During Farms Afield in New Jersey, we will have two diner breakfasts. Both will be at the traditional morning hour, but at a diner, breakfast is served all day. So, any time you have a hankering for a waffle, you’re in luck. You can get one at a diner. This reminds me of the time I took my visiting friend’s family to dinner at a diner, and her young son was delighted to be able to order a waffle, which turned out to be as big as his head (yes, he had a wagon-wheel-sized dessert for dinner. I had to apologize to my friend, but New Jersey diners aim to please!). 

Unlike a Southern breakfast, a diner breakfast’s main components can vary widely, and this is one of its most endearing features. Order a plate of eggs any way you want them, with home fries, which despite their name are not fries but (usually) diced potatoes, and toast. Order an omelet from a long list of options or plan your own. And then there are pancakes, French toast, and waffles and my favorite: breakfast sandwiches (as noted, I like them on a Kaiser roll, but I also love an Everything Bagel, and yes, NJ bagels are the equal of NY bagels. When I asserted this point to Jonathan Clancy, a native New Jerseyan, he agreed, but declared that most important of all was a chewy bagel that does not seem like “a fluffy doughnut.” I cannot argue with that.).
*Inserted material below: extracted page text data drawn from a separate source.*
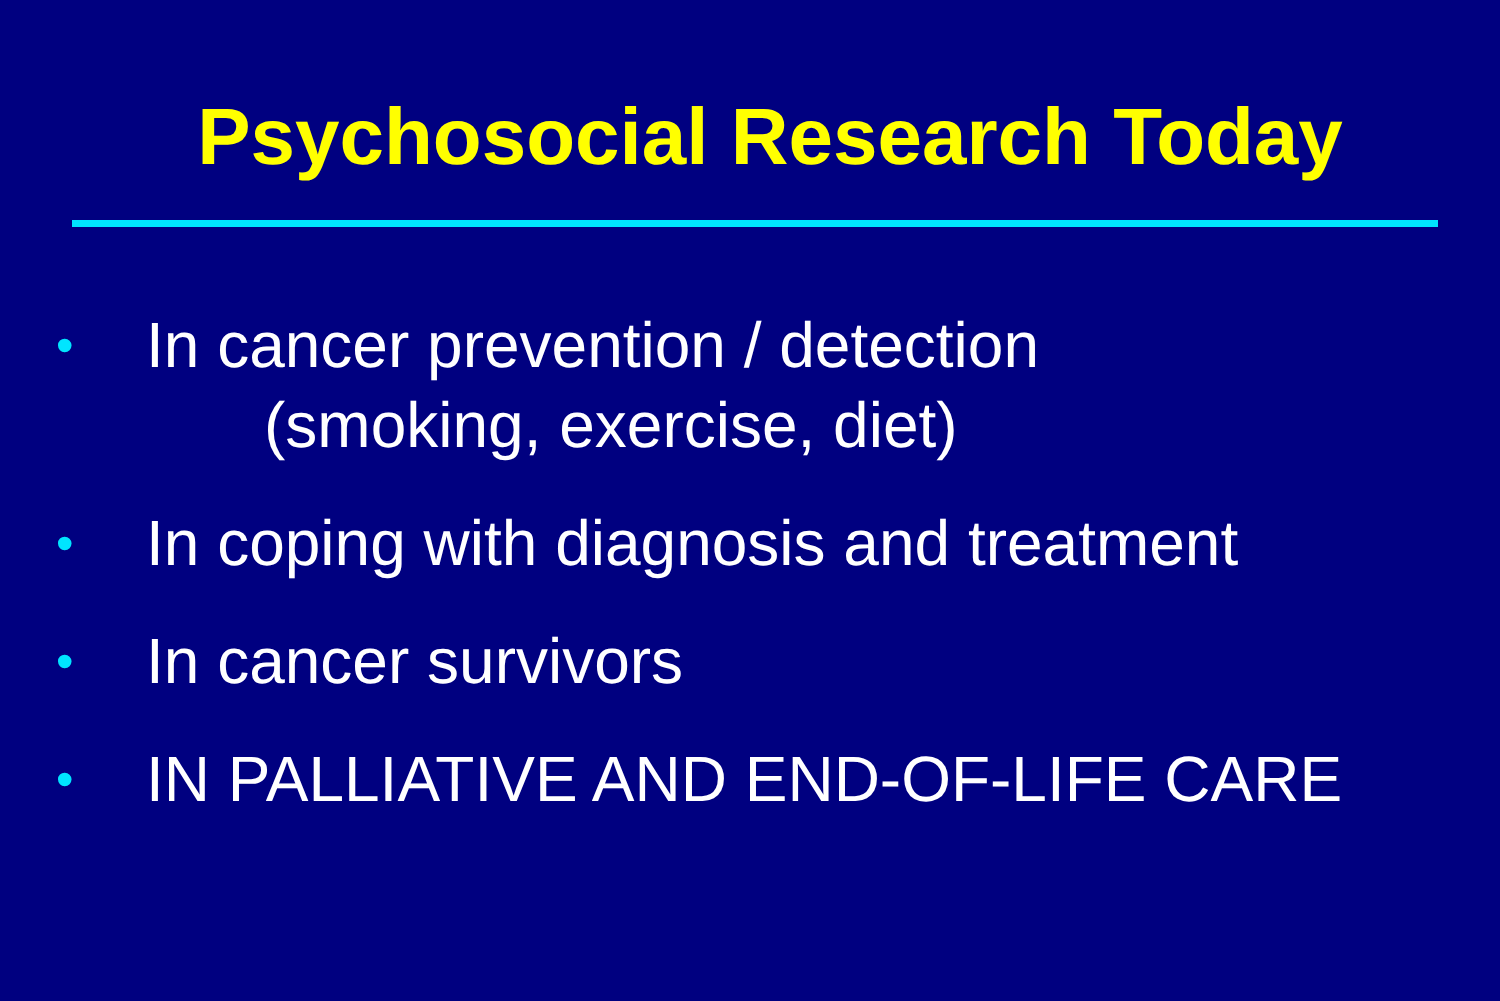Psychosocial Research Today
• In cancer prevention / detection
(smoking, exercise, diet)
• In coping with diagnosis and treatment
• In cancer survivors
• IN PALLIATIVE AND END-OF-LIFE CARE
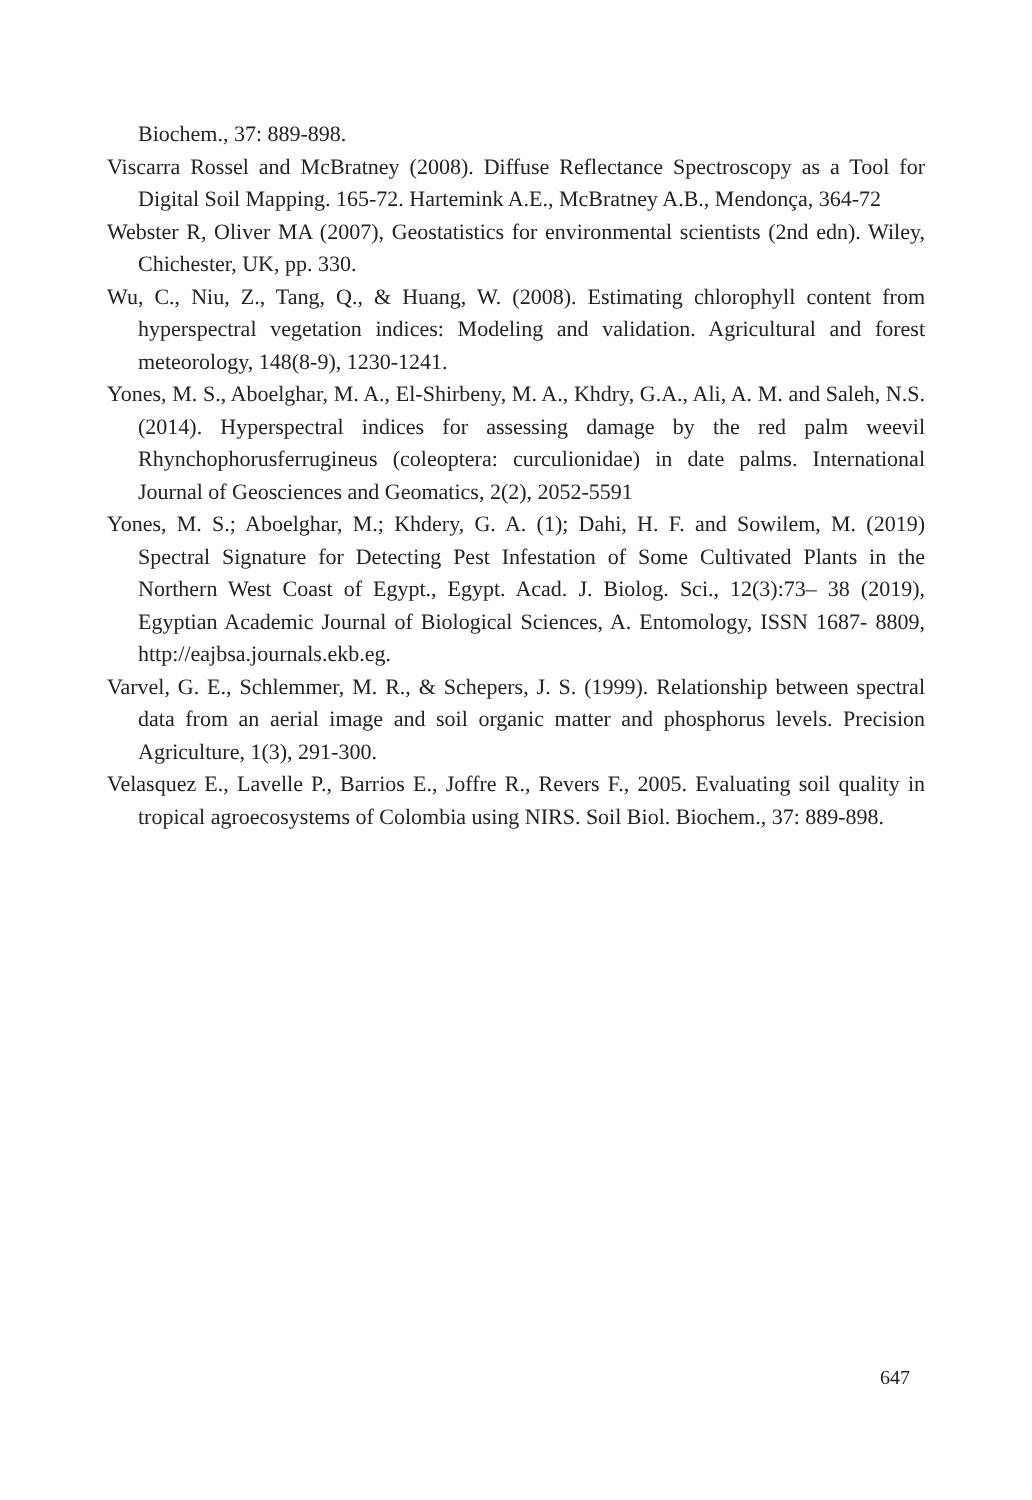Biochem., 37: 889-898.
Viscarra Rossel and McBratney (2008). Diffuse Reflectance Spectroscopy as a Tool for Digital Soil Mapping. 165-72. Hartemink A.E., McBratney A.B., Mendonça, 364-72
Webster R, Oliver MA (2007), Geostatistics for environmental scientists (2nd edn). Wiley, Chichester, UK, pp. 330.
Wu, C., Niu, Z., Tang, Q., & Huang, W. (2008). Estimating chlorophyll content from hyperspectral vegetation indices: Modeling and validation. Agricultural and forest meteorology, 148(8-9), 1230-1241.
Yones, M. S., Aboelghar, M. A., El-Shirbeny, M. A., Khdry, G.A., Ali, A. M. and Saleh, N.S. (2014). Hyperspectral indices for assessing damage by the red palm weevil Rhynchophorusferrugineus (coleoptera: curculionidae) in date palms. International Journal of Geosciences and Geomatics, 2(2), 2052-5591
Yones, M. S.; Aboelghar, M.; Khdery, G. A. (1); Dahi, H. F. and Sowilem, M. (2019) Spectral Signature for Detecting Pest Infestation of Some Cultivated Plants in the Northern West Coast of Egypt., Egypt. Acad. J. Biolog. Sci., 12(3):73– 38 (2019), Egyptian Academic Journal of Biological Sciences, A. Entomology, ISSN 1687- 8809, http://eajbsa.journals.ekb.eg.
Varvel, G. E., Schlemmer, M. R., & Schepers, J. S. (1999). Relationship between spectral data from an aerial image and soil organic matter and phosphorus levels. Precision Agriculture, 1(3), 291-300.
Velasquez E., Lavelle P., Barrios E., Joffre R., Revers F., 2005. Evaluating soil quality in tropical agroecosystems of Colombia using NIRS. Soil Biol. Biochem., 37: 889-898.
647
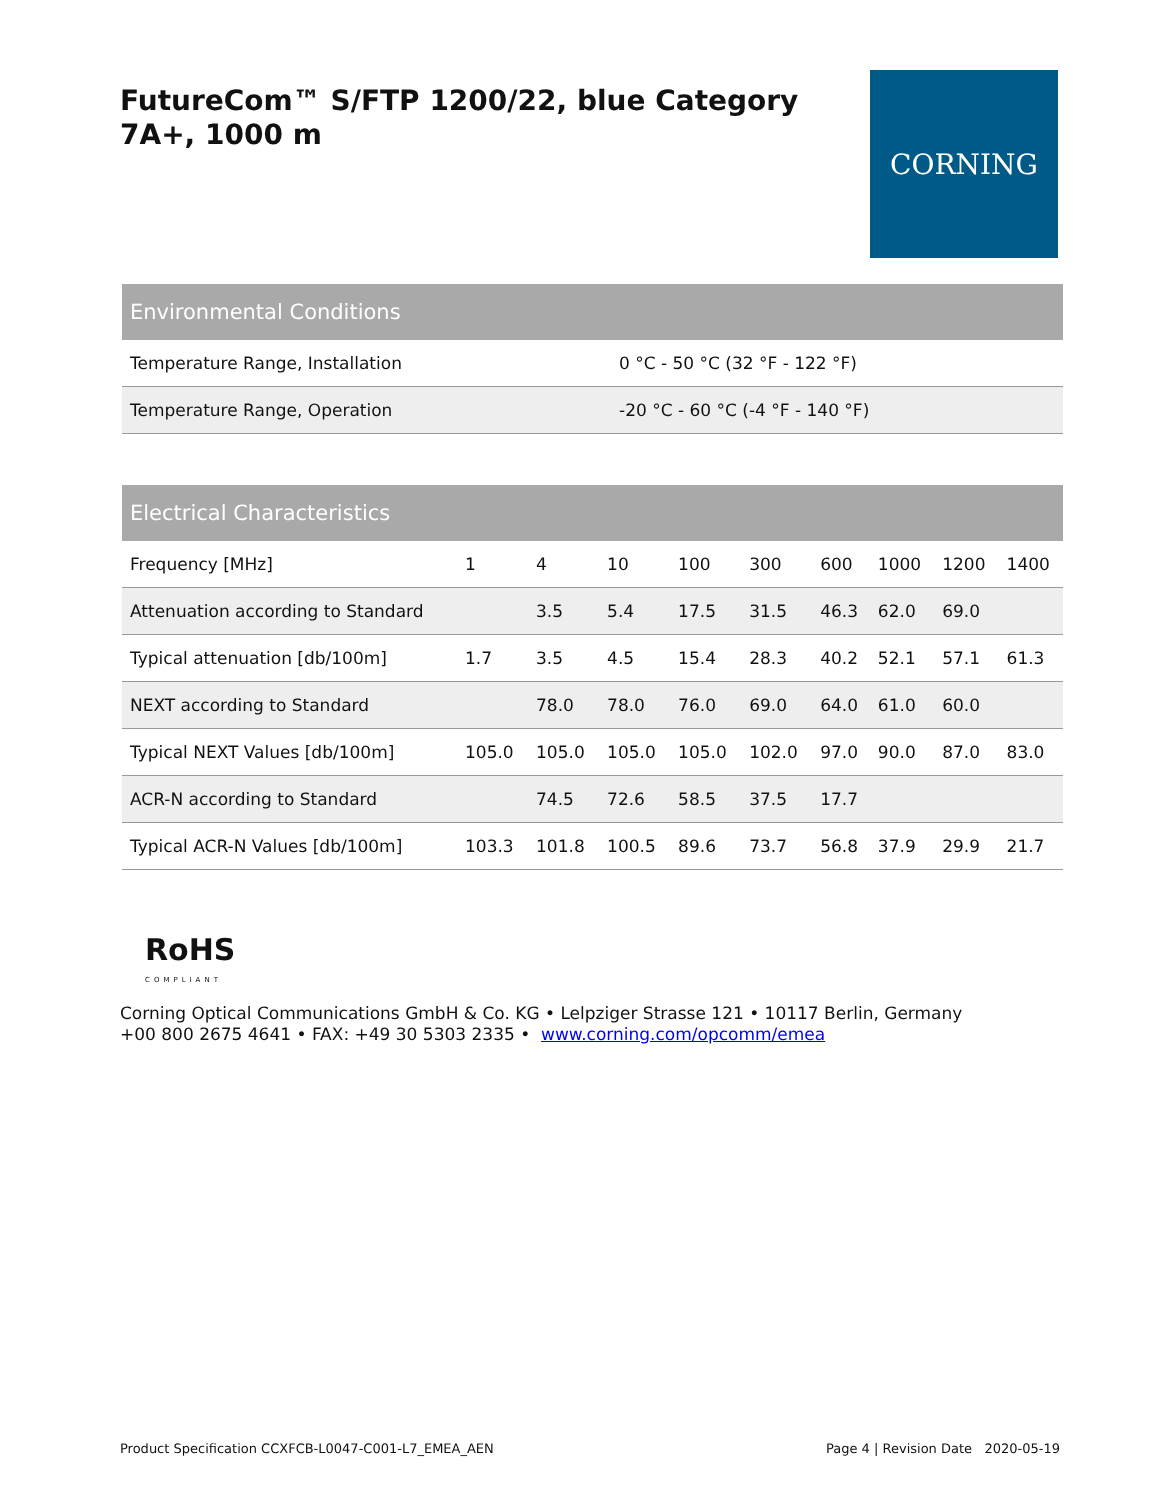FutureCom™ S/FTP 1200/22, blue Category 7A+, 1000 m
CORNING
| Environmental Conditions | |
| --- | --- |
| Temperature Range, Installation | 0 °C - 50 °C (32 °F - 122 °F) |
| Temperature Range, Operation | -20 °C - 60 °C (-4 °F - 140 °F) |
| Electrical Characteristics | | | | | | | | | |
| --- | --- | --- | --- | --- | --- | --- | --- | --- | --- |
| Frequency [MHz] | 1 | 4 | 10 | 100 | 300 | 600 | 1000 | 1200 | 1400 |
| Attenuation according to Standard | | 3.5 | 5.4 | 17.5 | 31.5 | 46.3 | 62.0 | 69.0 | |
| Typical attenuation [db/100m] | 1.7 | 3.5 | 4.5 | 15.4 | 28.3 | 40.2 | 52.1 | 57.1 | 61.3 |
| NEXT according to Standard | | 78.0 | 78.0 | 76.0 | 69.0 | 64.0 | 61.0 | 60.0 | |
| Typical NEXT Values [db/100m] | 105.0 | 105.0 | 105.0 | 105.0 | 102.0 | 97.0 | 90.0 | 87.0 | 83.0 |
| ACR-N according to Standard | | 74.5 | 72.6 | 58.5 | 37.5 | 17.7 | | | |
| Typical ACR-N Values [db/100m] | 103.3 | 101.8 | 100.5 | 89.6 | 73.7 | 56.8 | 37.9 | 29.9 | 21.7 |
RoHS
COMPLIANT
Corning Optical Communications GmbH & Co. KG • Lelpziger Strasse 121 • 10117 Berlin, Germany
+00 800 2675 4641 • FAX: +49 30 5303 2335 • www.corning.com/opcomm/emea
Product Specification CCXFCB-L0047-C001-L7_EMEA_AEN Page 4 | Revision Date 2020-05-19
Almost all of the menu items above can be combined however you want on a plate (or two). Diner coffee (or “cawfee” as North Jerseyans say it) is usually nothing special, but that kind of makes it great too. And you can have as much as you want.

If you think I’m saying all of this to lure you to New Jersey to have breakfast at a diner with me, you’re right. You’re invited this November to meet me in Lambertville for Farms Afield: New Jersey Skylands. Enjoy the beautiful rolling hills, lakes, and rivers of Gustav Stickley’s New Jersey (that’s the Skylands part. NJ’s section of the Appalachian Trail is here).

Come for the VIP Arts-and-Crafts experience, planned by locals especially for Members, and stay for the breakfast. You won’t regret it.